[Design files in text formats]
********************

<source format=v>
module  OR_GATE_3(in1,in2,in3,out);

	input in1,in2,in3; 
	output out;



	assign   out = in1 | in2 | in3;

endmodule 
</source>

********************

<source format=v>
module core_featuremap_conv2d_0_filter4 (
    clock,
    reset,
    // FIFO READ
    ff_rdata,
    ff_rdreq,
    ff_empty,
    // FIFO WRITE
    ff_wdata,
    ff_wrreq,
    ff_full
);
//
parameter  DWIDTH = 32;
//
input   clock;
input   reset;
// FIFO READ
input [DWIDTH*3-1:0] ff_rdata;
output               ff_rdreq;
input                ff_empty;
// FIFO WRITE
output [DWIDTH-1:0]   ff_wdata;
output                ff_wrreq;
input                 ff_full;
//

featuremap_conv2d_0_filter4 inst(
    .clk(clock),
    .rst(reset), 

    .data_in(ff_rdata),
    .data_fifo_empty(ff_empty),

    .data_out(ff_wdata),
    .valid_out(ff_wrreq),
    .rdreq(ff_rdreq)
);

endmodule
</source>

********************

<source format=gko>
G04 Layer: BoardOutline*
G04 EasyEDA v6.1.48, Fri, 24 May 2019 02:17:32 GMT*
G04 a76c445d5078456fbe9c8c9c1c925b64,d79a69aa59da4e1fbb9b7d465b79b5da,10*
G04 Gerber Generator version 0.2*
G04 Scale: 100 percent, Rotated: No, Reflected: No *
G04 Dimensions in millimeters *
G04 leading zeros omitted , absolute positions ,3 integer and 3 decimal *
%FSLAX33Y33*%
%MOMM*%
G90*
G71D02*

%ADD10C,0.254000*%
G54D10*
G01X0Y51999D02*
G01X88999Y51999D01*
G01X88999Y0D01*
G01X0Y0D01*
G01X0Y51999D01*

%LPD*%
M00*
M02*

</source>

********************

> [Problem to solve] Each line carrying the string "output" should be copied out from the entries.

> [Answer below]
	output out;
output               ff_rdreq;
output [DWIDTH-1:0]   ff_wdata;
output                ff_wrreq;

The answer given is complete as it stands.